Dorong reformasi perpajakan yang lebih adil
Beban pajak di Indonesia masih cenderung timpang antara pusat dan daerah. Pajak dengan revenue besar masih dikendalikan pusat, membuat banyak daerah ketergantungan pada transfer dari pusat. Jika tidak ada reformasi pajak, pemerintah daerah mungkin cuma punya pilihan menaikkan pajak-pajak daerah yang akan ditanggung masyarakat.
Komitmen ini merespon tuntutan dari
Konteks
Kebijakan efisiensi anggaran pada era pemerintahan Presiden Prabowo membuat dana transfer dari pusat ke daerah (TKD) banyak terpangkas.
Agustus 2025, protes besar-besar pecah di Pati pasca Bupati Sudewo menaikkan Pajak Bumi dan Bangunan sebesar 250 persen; disinyalir akibat pemotongan TKD yang mengakibatkan pemerintah daerah perlu mencari cara untuk tetap dapat membiayai pemerintahan tanpa bergantung ke pusat.
Pemotongan TKD dikhawatirkan akan berdampak terhadap keberlangsungan pembangunan dan ketahanan fiskal daerah. Komite Pemantauan Pelaksanaan Otonomi Daerah (KPPOD) mencatat sekitar 60-70 persen daerah masih mengandalkan transfer dari pusat.
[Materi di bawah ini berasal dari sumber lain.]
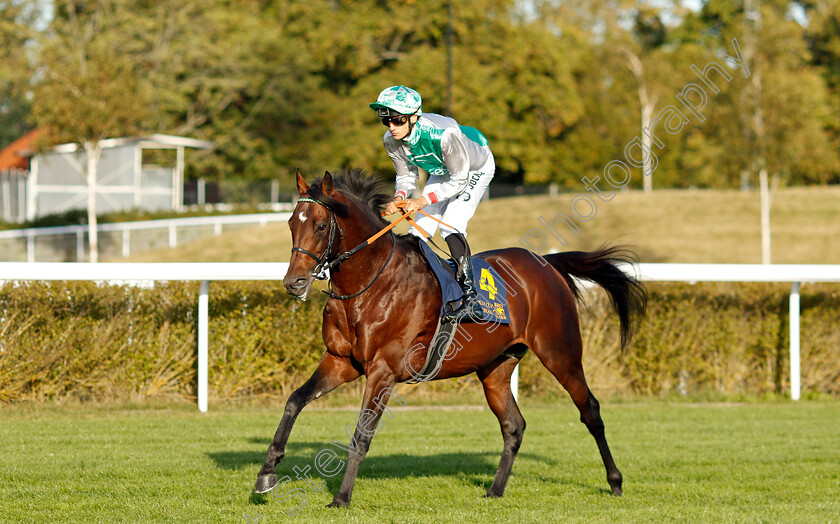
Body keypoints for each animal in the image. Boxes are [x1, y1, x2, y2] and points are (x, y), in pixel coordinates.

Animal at [256, 169, 648, 508]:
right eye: (291, 223)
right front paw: (266, 473)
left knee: (590, 411)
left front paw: (341, 498)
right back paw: (495, 490)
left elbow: (361, 435)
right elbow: (294, 401)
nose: (293, 283)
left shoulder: (383, 371)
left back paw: (615, 482)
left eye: (321, 225)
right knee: (514, 426)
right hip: (495, 367)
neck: (369, 283)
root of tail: (547, 264)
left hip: (560, 353)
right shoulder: (341, 362)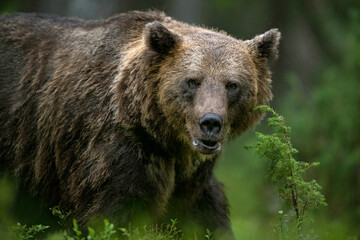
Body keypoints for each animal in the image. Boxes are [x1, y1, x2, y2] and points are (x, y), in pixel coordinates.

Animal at [0, 10, 280, 238]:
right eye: (192, 81)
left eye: (232, 85)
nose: (211, 123)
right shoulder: (115, 149)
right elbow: (113, 214)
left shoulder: (191, 178)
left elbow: (203, 217)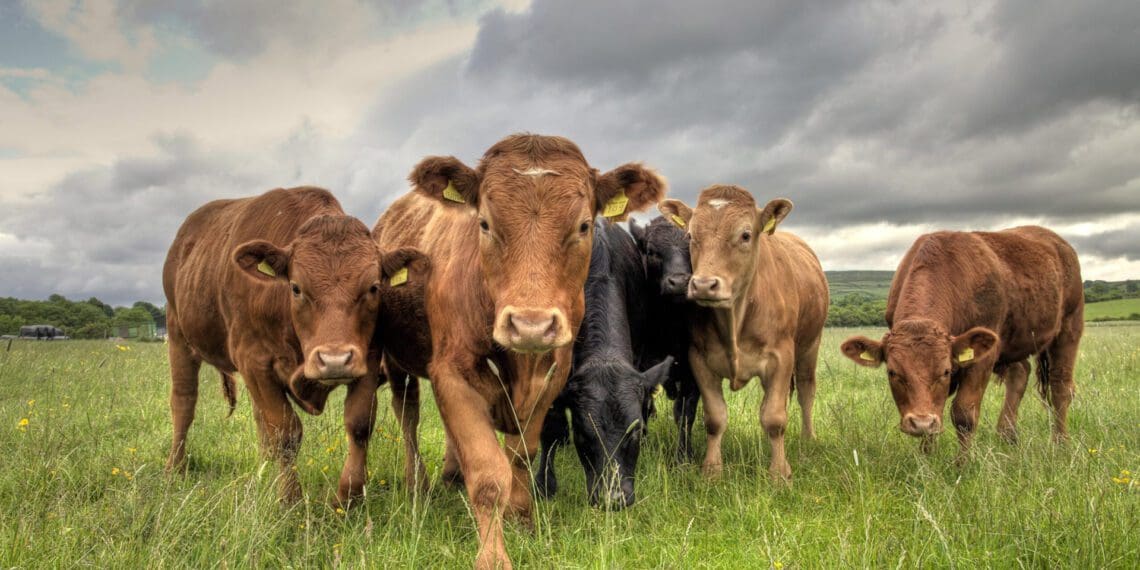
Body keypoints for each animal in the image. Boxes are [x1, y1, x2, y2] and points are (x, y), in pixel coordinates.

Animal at [163, 186, 425, 506]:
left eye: (374, 287)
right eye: (296, 288)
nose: (334, 360)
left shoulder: (368, 358)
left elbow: (359, 424)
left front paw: (348, 498)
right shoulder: (254, 361)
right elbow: (285, 434)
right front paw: (290, 499)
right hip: (178, 335)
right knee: (184, 402)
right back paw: (175, 467)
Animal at [659, 185, 828, 482]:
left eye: (745, 235)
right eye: (690, 235)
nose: (704, 284)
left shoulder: (782, 357)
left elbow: (774, 418)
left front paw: (779, 473)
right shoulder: (699, 359)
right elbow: (715, 418)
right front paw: (712, 470)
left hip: (810, 346)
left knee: (806, 390)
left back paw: (808, 438)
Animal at [839, 226, 1083, 460]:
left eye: (946, 371)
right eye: (892, 372)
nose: (920, 422)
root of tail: (1058, 241)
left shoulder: (982, 358)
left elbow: (964, 413)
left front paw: (962, 464)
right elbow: (936, 410)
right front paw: (927, 460)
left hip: (1069, 326)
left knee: (1060, 387)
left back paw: (1061, 444)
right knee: (1020, 372)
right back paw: (1007, 436)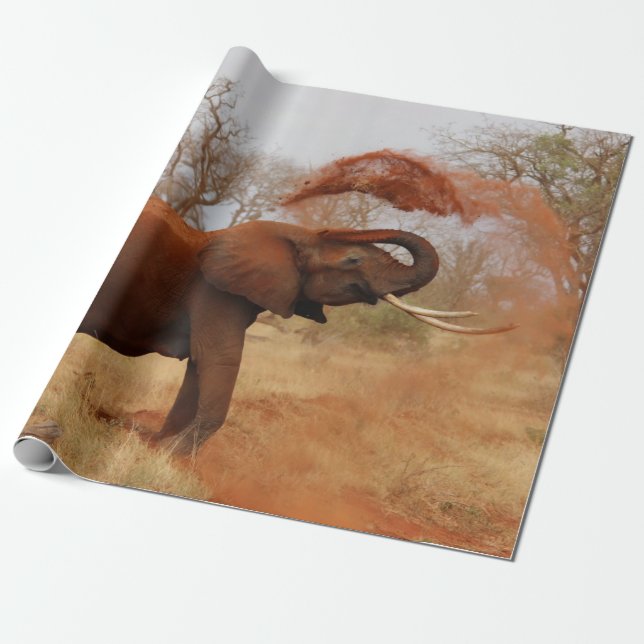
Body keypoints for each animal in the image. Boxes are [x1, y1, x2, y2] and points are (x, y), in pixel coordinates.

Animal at [78, 196, 513, 455]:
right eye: (353, 261)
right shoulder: (219, 293)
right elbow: (219, 360)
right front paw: (173, 455)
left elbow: (202, 367)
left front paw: (156, 447)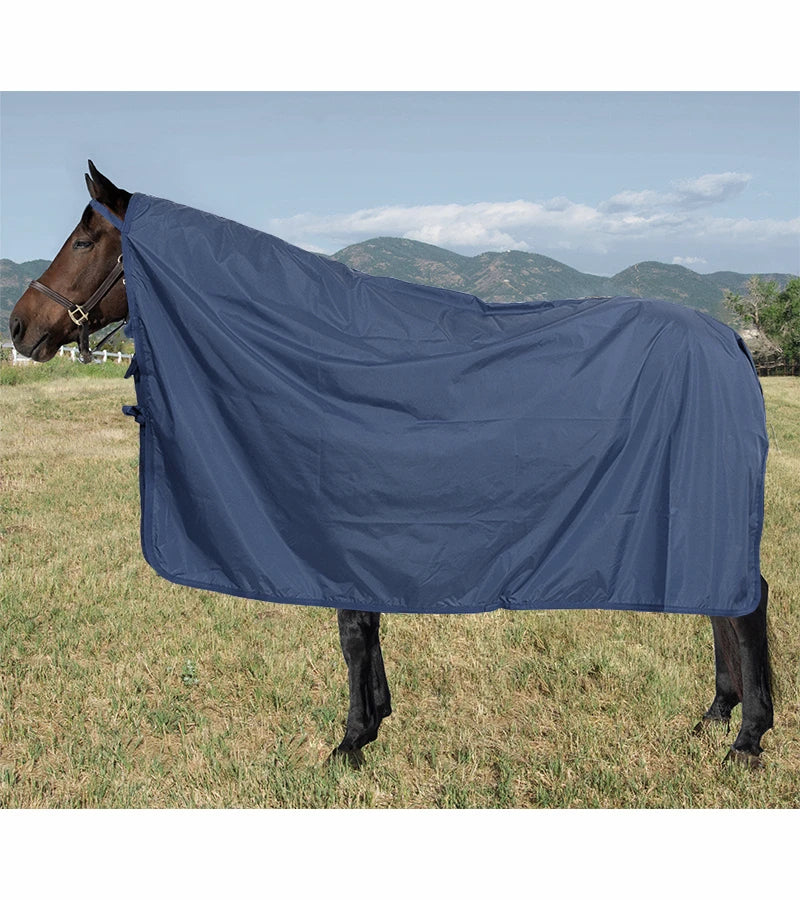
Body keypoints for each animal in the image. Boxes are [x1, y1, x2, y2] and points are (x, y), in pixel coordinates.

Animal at [8, 162, 774, 769]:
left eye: (84, 240)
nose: (19, 326)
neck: (312, 345)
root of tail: (732, 339)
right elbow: (364, 626)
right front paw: (374, 722)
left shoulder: (340, 523)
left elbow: (353, 631)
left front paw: (350, 742)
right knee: (722, 596)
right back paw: (715, 717)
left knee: (746, 601)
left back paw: (747, 740)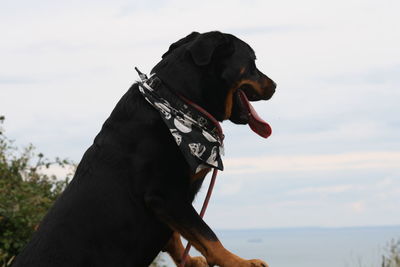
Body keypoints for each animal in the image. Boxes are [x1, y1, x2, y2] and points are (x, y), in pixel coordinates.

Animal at [12, 31, 276, 267]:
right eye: (252, 63)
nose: (274, 85)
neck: (178, 102)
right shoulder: (165, 194)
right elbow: (207, 235)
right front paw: (239, 262)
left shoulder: (169, 203)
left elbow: (177, 234)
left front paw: (190, 261)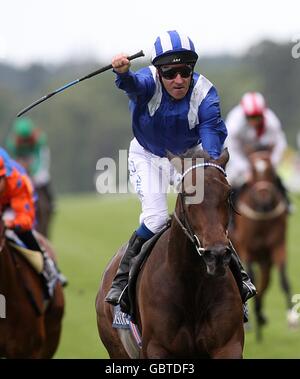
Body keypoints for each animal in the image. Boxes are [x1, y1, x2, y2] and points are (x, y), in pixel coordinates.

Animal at [96, 148, 244, 360]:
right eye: (187, 194)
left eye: (229, 192)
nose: (216, 255)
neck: (191, 285)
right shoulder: (156, 348)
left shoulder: (228, 345)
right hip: (116, 347)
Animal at [231, 148, 296, 338]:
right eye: (252, 171)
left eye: (271, 171)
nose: (265, 201)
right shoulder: (247, 250)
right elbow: (250, 275)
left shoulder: (278, 246)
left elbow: (283, 279)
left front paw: (291, 317)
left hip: (265, 259)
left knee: (265, 282)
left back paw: (260, 316)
Bahkan, ada daerah yang 80-90 persen APBD-nya mengandalkan pendapatan dari TKD.
Saat ini pajak-pajak yang besar seperti PPh Badan dan PPN masih masuk ke pusat seluruhnya. PPh perorangan dan migas hanya sebagian kecil yang dibagi ke daerah. Pemda hanya dapat pendapatan dari pajak-pajak seperti pertambangan minerba, PBB, pajak reklame, dan pajak hotel dan restoran. Inilah yang membuat banyak daerah-daerah sangat bergantung pada Transfer ke Daerah dari pusat.